## CONSIGNES À SUIVRE
A. Relevez toutes les personnes désignées par leur nom dans le jugement.
B. Présentez sous forme de liste numérotée les lignes des entrées, de la ligne contenant « order: Ranunculales » à la ligne contenant « state / province: Milne Bay ».

## EXTRAIT DU DOCUMENT
========
Dossiers: 98-757-UI; 98-110-CPP

ENTRE :

IT/NET CONSULTANTS INC.,

appelante,

et

LE MINISTRE DU REVENU NATIONAL,

intimé.

Motifs du jugement

Le juge O'Connor, C.C.I.

[1] Les présents appels ont été entendus à Ottawa (Ontario) le 25 février 2000. Alex Beraskow, le représentant et directeur général de la société appelante (“ IT/NET ”), et Rudolf Nowak, le travailleur concerné par les appels (“ M. Nowak ”), ont témoigné. Plusieurs pièces ont été déposées.

[2] Les faits et la question qui en découle sont énoncés dans les paragraphes de la réponse à l'avis d'appel et les extraits de l'avis d'appel et du contrat conclu entre IT/NET et M. Nowak qui suivent. Les passages tirés de la réponse se rapportent à l'appel interjeté en matière d'assurance-emploi et ils sont essentiellement identiques à ceux qui se rapportent à l'appel interjeté relativement au Régime de pensions du Canada, si ce n'est que, dans ce dernier cas, on renvoie aux cotisations au RPC et au Régime de pensions du Canada.

Réponse

[TRADUCTION]

Dans des avis d'évaluation datés du 1er avril 1998, le ministre a réclamé à l'appelante 2 032,04 $ pour l'année 1996 et 2 714,39 $ pour l'année 1997, avec intérêt et pénalités y relatifs, pour avoir omis de remettre des cotisations d'assurance-chômage ou d'assurance-emploi relativement à Rudolf Nowak (le “ travailleur ”).

Une évaluation a été établie à l'égard de l'appelante au motif que celle-ci a omis, d'une part, de prélever des cotisations d'assurance-chômage ou d'assurance-emploi sur la rémunération versée au travailleur pendant qu'il travaillait pour elle du 15 avril 1996 au 28 janvier 1997 et du 29 janvier au 2 septembre 1997 et, d'autre part, de remettre ces cotisations, en application de la Loi sur l'assurance-chômage (la “ Loi ”) et de la Loi sur l'assurance-emploi (la “ Loi modifiée ”).

À la demande de l'appelante, l'intimé a examiné de nouveau les évaluations et les a modifiées dans une lettre datée du 10 juin 1998. Il a confirmé la partie de l'évaluation se rapportant à la période du 15 avril 1996 au 28 janvier 1997, et il a annulé la partie se rapportant à la période du 29 janvier au 2 septembre 1997.

Il s'agit de déterminer si l'appelante était tenue de déduire des cotisations d'assurance-chômage ou d'assurance-emploi de la rétribution du travailleur relativement à la période du 15 avril 1996 au 28 janvier 1997, et si l'évaluation doit être ratifiée, modifiée ou annulée.
========
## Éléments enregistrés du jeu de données
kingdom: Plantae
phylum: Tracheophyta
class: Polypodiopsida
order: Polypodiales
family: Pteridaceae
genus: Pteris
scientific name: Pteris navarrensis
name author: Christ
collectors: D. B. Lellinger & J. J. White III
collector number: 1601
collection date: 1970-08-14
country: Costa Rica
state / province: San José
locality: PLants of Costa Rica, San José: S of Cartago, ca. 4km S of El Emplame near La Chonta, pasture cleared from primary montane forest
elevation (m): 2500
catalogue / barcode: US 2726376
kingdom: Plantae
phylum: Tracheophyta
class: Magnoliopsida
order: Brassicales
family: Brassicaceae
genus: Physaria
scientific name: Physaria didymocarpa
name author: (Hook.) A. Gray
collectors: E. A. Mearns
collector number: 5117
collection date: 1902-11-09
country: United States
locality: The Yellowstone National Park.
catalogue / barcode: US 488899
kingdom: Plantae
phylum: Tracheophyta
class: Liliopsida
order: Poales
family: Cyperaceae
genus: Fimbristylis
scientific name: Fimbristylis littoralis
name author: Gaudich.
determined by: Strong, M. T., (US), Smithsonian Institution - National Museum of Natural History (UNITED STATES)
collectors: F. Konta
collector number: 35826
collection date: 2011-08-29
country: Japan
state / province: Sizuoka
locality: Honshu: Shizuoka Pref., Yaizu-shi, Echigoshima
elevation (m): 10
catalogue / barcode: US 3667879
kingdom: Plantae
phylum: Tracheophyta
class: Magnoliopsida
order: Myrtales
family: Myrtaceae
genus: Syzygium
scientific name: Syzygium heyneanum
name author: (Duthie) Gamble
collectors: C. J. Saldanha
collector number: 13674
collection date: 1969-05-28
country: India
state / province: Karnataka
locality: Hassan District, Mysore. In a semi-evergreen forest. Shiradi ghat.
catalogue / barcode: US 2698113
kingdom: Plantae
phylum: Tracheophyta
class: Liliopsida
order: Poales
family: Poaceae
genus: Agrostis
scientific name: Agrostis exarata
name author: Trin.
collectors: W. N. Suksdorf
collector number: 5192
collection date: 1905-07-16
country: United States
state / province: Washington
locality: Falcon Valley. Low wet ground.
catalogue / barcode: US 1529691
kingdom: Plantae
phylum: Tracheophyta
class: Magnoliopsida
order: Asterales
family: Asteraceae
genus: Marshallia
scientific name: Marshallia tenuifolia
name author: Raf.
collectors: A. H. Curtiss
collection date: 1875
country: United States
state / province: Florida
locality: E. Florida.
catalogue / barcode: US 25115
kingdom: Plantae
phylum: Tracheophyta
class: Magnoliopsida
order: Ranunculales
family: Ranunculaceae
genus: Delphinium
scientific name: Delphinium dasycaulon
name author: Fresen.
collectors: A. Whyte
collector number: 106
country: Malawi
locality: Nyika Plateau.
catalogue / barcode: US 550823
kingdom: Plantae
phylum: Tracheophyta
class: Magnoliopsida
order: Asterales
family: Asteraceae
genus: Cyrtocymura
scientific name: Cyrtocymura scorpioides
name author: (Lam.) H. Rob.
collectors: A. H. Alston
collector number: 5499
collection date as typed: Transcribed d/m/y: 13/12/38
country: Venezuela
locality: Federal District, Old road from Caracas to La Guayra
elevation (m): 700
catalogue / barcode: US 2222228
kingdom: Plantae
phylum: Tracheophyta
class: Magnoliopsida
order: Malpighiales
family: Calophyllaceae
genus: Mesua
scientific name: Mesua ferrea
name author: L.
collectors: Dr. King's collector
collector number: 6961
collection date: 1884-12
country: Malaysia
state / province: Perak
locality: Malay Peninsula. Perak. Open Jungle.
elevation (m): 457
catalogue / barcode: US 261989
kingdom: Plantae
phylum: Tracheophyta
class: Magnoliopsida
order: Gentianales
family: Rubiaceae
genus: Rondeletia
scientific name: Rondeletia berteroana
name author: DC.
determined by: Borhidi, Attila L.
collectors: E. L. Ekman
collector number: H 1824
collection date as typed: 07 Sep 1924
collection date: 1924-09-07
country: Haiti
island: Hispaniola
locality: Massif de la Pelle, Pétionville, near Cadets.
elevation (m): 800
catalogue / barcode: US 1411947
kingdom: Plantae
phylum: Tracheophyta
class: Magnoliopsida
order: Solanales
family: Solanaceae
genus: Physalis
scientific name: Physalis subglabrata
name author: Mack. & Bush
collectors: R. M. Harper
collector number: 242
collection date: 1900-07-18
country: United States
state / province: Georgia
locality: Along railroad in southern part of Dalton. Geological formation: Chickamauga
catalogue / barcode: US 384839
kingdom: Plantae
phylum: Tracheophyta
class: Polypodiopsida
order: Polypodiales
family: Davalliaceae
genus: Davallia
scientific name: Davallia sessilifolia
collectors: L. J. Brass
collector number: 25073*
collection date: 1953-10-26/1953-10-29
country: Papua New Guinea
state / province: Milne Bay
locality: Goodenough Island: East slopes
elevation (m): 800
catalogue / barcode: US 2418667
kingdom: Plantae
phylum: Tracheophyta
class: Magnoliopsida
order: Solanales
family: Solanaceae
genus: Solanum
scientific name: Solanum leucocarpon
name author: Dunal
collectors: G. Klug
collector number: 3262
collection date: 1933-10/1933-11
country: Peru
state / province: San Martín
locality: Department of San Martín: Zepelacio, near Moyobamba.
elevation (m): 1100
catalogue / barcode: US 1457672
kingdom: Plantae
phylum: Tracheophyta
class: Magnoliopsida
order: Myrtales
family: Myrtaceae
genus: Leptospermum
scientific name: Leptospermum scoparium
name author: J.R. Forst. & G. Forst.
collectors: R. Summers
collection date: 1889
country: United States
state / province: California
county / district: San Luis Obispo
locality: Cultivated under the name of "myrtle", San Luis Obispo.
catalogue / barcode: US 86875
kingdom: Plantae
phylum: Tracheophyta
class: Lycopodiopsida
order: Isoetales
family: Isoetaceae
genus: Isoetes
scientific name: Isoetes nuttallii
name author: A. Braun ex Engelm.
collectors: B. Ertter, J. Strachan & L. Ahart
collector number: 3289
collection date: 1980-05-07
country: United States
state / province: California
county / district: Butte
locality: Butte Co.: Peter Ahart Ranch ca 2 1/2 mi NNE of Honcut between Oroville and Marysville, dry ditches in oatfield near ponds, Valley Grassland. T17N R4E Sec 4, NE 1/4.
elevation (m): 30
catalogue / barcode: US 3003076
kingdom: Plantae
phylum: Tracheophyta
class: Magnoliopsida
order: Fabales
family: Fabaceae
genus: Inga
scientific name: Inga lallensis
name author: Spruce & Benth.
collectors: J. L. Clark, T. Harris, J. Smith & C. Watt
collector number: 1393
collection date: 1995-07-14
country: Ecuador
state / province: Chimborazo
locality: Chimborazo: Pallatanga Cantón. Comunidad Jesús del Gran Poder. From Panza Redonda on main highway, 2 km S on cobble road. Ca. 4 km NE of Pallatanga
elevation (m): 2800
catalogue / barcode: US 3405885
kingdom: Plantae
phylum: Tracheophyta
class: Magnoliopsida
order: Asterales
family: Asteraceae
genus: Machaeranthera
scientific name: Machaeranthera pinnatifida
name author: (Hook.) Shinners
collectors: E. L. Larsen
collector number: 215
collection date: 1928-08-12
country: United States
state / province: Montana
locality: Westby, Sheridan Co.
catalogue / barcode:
========
## RÉPONSES CI-DESSOUS
A.
- Le juge O'Connor
- Alex Beraskow
- Rudolf Nowak

B.
1. order: Ranunculales
2. family: Ranunculaceae
3. genus: Delphinium
4. scientific name: Delphinium dasycaulon
5. name author: Fresen.
6. collectors: A. Whyte
7. collector number: 106
8. country: Malawi
9. locality: Nyika Plateau.
10. catalogue / barcode: US 550823
11. kingdom: Plantae
12. phylum: Tracheophyta
13. class: Magnoliopsida
14. order: Asterales
15. family: Asteraceae
16. genus: Cyrtocymura
17. scientific name: Cyrtocymura scorpioides
18. name author: (Lam.) H. Rob.
19. collectors: A. H. Alston
20. collector number: 5499
21. collection date as typed: Transcribed d/m/y: 13/12/38
22. country: Venezuela
23. locality: Federal District, Old road from Caracas to La Guayra
24. elevation (m): 700
25. catalogue / barcode: US 2222228
26. kingdom: Plantae
27. phylum: Tracheophyta
28. class: Magnoliopsida
29. order: Malpighiales
30. family: Calophyllaceae
31. genus: Mesua
32. scientific name: Mesua ferrea
33. name author: L.
34. collectors: Dr. King's collector
35. collector number: 6961
36. collection date: 1884-12
37. country: Malaysia
38. state / province: Perak
39. locality: Malay Peninsula. Perak. Open Jungle.
40. elevation (m): 457
41. catalogue / barcode: US 261989
42. kingdom: Plantae
43. phylum: Tracheophyta
44. class: Magnoliopsida
45. order: Gentianales
46. family: Rubiaceae
47. genus: Rondeletia
48. scientific name: Rondeletia berteroana
49. name author: DC.
50. determined by: Borhidi, Attila L.
51. collectors: E. L. Ekman
52. collector number: H 1824
53. collection date as typed: 07 Sep 1924
54. collection date: 1924-09-07
55. country: Haiti
56. island: Hispaniola
57. locality: Massif de la Pelle, Pétionville, near Cadets.
58. elevation (m): 800
59. catalogue / barcode: US 1411947
60. kingdom: Plantae
61. phylum: Tracheophyta
62. class: Magnoliopsida
63. order: Solanales
64. family: Solanaceae
65. genus: Physalis
66. scientific name: Physalis subglabrata
67. name author: Mack. & Bush
68. collectors: R. M. Harper
69. collector number: 242
70. collection date: 1900-07-18
71. country: United States
72. state / province: Georgia
73. locality: Along railroad in southern part of Dalton. Geological formation: Chickamauga
74. catalogue / barcode: US 384839
75. kingdom: Plantae
76. phylum: Tracheophyta
77. class: Polypodiopsida
78. order: Polypodiales
79. family: Davalliaceae
80. genus: Davallia
81. scientific name: Davallia sessilifolia
82. collectors: L. J. Brass
83. collector number: 25073*
84. collection date: 1953-10-26/1953-10-29
85. country: Papua New Guinea
86. state / province: Milne Bay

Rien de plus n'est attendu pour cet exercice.